Britain's First Drug-Resistant 'Superbug' Cases Found
By David Luhnow
7-8-99

 
 
 
GLASGOW, Scotland (Reuters) - Two patients in a Scottish hospital have become the first in Britain to contract a so-called ``superbug,'' resistant to nearly all known antibiotics, hospital officials said on Friday.
 
Two elderly patients at Glasgow's Royal Infirmary tested positive for a bacterial strain of the common hospital-based ``staph'' infection that is partly resistant to vancomycin, the antibiotic often used as a last resort.
 
"This is the first time we have identified this in Britain,'' Simon Barber, a spokesman for the Public Health Laboratory Service in London, told Reuters.
 
"This is a serious situation because what it means is that in some situations the range of antibiotics available for treatment is going to be reduced,'' he added.
 
Doctors around the world have found thousands of cases where ordinary staph infections -- or staphylococcus aureus -- have developed into a strain called MRSA, or methicillin-resistant Staph a. They are then normally treated with vancomycin.
 
Some newer strains found in the United States and elsewhere have even shown signs of resistance to vancomycin. These are what Barber called VISA -- or Vancomycin Intermediate-resistant Staphylococcus Aureus.
 
"The strain is not wholly resistant to drugs, but shows signs of developing total resistance,'' Barber said.
 
One of the patients in Glasgow was reported to have been placed in isolation at the hospital, but the other was being monitored at home.
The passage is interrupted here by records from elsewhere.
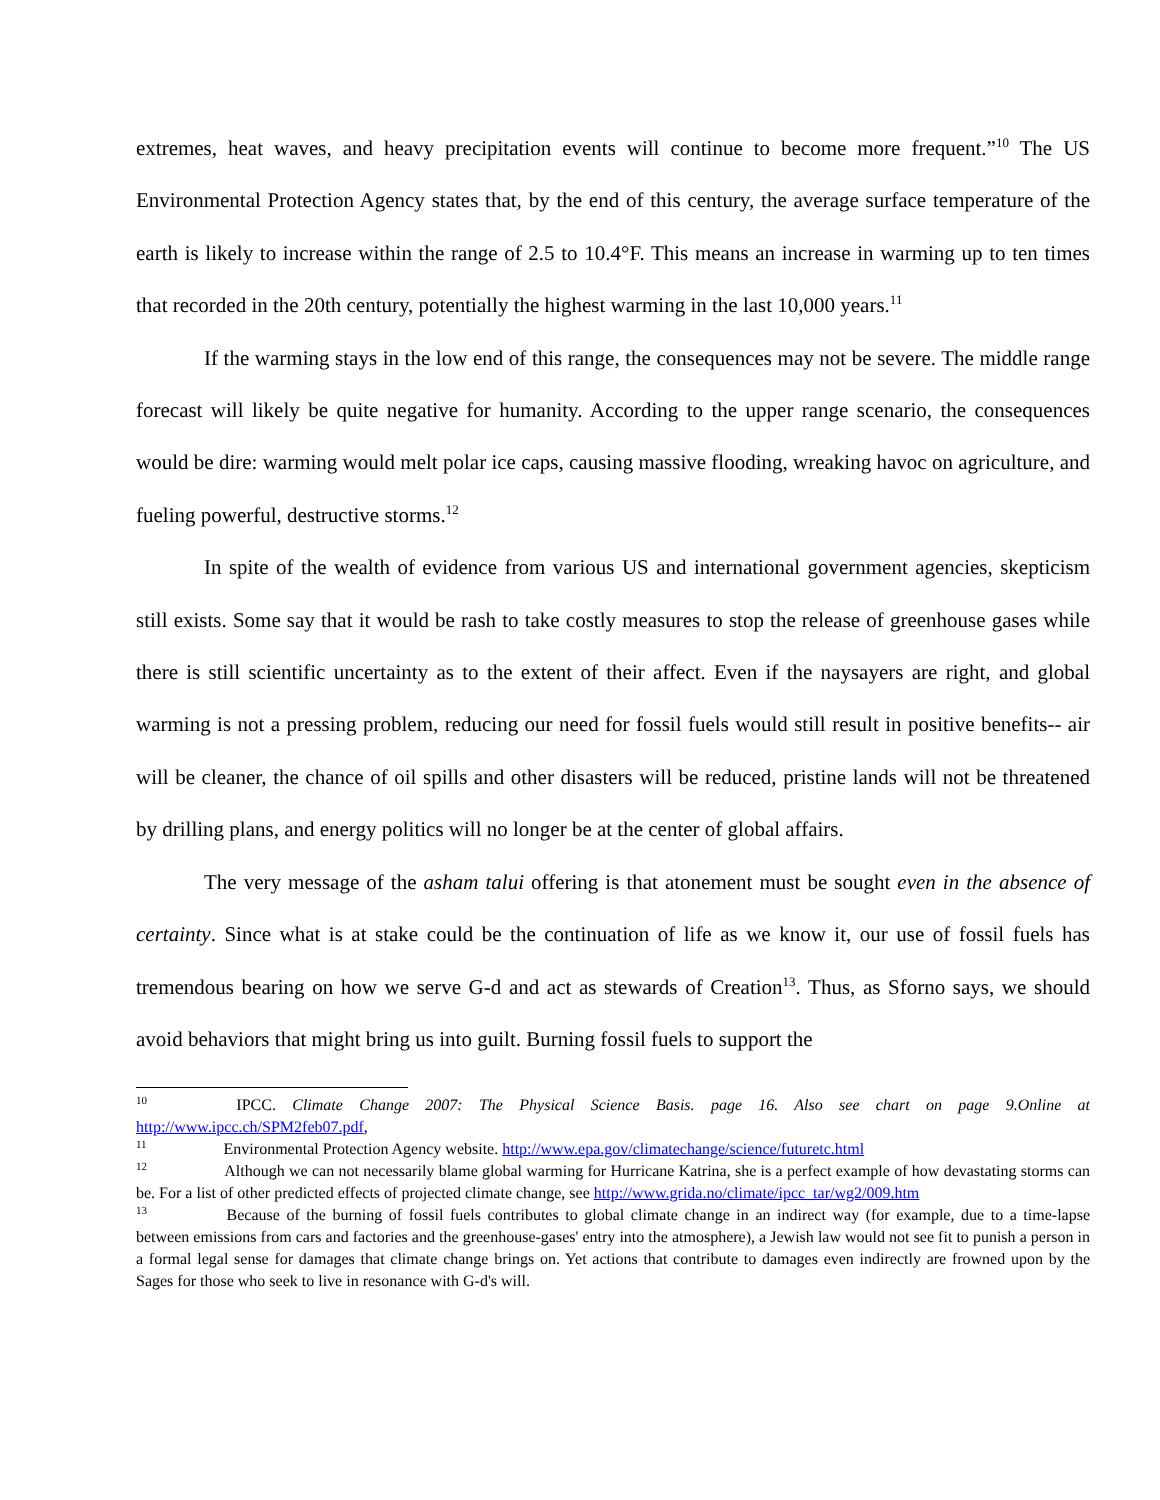extremes, heat waves, and heavy precipitation events will continue to become more frequent.”<sup>10</sup> The US Environmental Protection Agency states that, by the end of this century, the average surface temperature of the earth is likely to increase within the range of 2.5 to 10.4°F. This means an increase in warming up to ten times that recorded in the 20th century, potentially the highest warming in the last 10,000 years.<sup>11</sup>
If the warming stays in the low end of this range, the consequences may not be severe. The middle range forecast will likely be quite negative for humanity. According to the upper range scenario, the consequences would be dire: warming would melt polar ice caps, causing massive flooding, wreaking havoc on agriculture, and fueling powerful, destructive storms.<sup>12</sup>
In spite of the wealth of evidence from various US and international government agencies, skepticism still exists. Some say that it would be rash to take costly measures to stop the release of greenhouse gases while there is still scientific uncertainty as to the extent of their affect. Even if the naysayers are right, and global warming is not a pressing problem, reducing our need for fossil fuels would still result in positive benefits-- air will be cleaner, the chance of oil spills and other disasters will be reduced, pristine lands will not be threatened by drilling plans, and energy politics will no longer be at the center of global affairs.
The very message of the asham talui offering is that atonement must be sought even in the absence of certainty. Since what is at stake could be the continuation of life as we know it, our use of fossil fuels has tremendous bearing on how we serve G-d and act as stewards of Creation<sup>13</sup>. Thus, as Sforno says, we should avoid behaviors that might bring us into guilt. Burning fossil fuels to support the
<sup>10</sup> IPCC. Climate Change 2007: The Physical Science Basis. page 16. Also see chart on page 9.Online at http://www.ipcc.ch/SPM2feb07.pdf,
<sup>11</sup> Environmental Protection Agency website. http://www.epa.gov/climatechange/science/futuretc.html
<sup>12</sup> Although we can not necessarily blame global warming for Hurricane Katrina, she is a perfect example of how devastating storms can be. For a list of other predicted effects of projected climate change, see http://www.grida.no/climate/ipcc_tar/wg2/009.htm
<sup>13</sup> Because of the burning of fossil fuels contributes to global climate change in an indirect way (for example, due to a time-lapse between emissions from cars and factories and the greenhouse-gases' entry into the atmosphere), a Jewish law would not see fit to punish a person in a formal legal sense for damages that climate change brings on. Yet actions that contribute to damages even indirectly are frowned upon by the Sages for those who seek to live in resonance with G-d's will.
Barber said neither patient actually got infected by the bacteria, but were detected with it during routine testing.
 
"I think it's very important the public realise that this is not a superbug that is a killer bug,'' John Hood, consultant bacteriologist at the Glasgow hospital, told the BBC.
 
"This particular strain ...it hasn't killed anybody so far. It's not spreading like wildfire, in fact it hasn't spread to anybody,'' he added.
 
But the longer term concerns are serious.
 
``These are bugs which are resistant to many or all the antibiotics. They are driving us back to the pre-antibiotic era,'' Dr Hugh Pennington at Aberdeen University told the BBC.
 
The problem stems from rampant use of antibiotics, experts say. During a single human generation of 25 years, bacteria go through 100,000 generations, according to the experts.
 
The U.S. Center for Disease Control has said the problem is "urgent'' and
 
estimates some 50 million unnecessary prescriptions are written for antibiotics each year in the United States.
 
U.S. doctors estimate as many as 70 percent of the bacteria in infections that people get in hospital now are resistant to at least one antibiotic.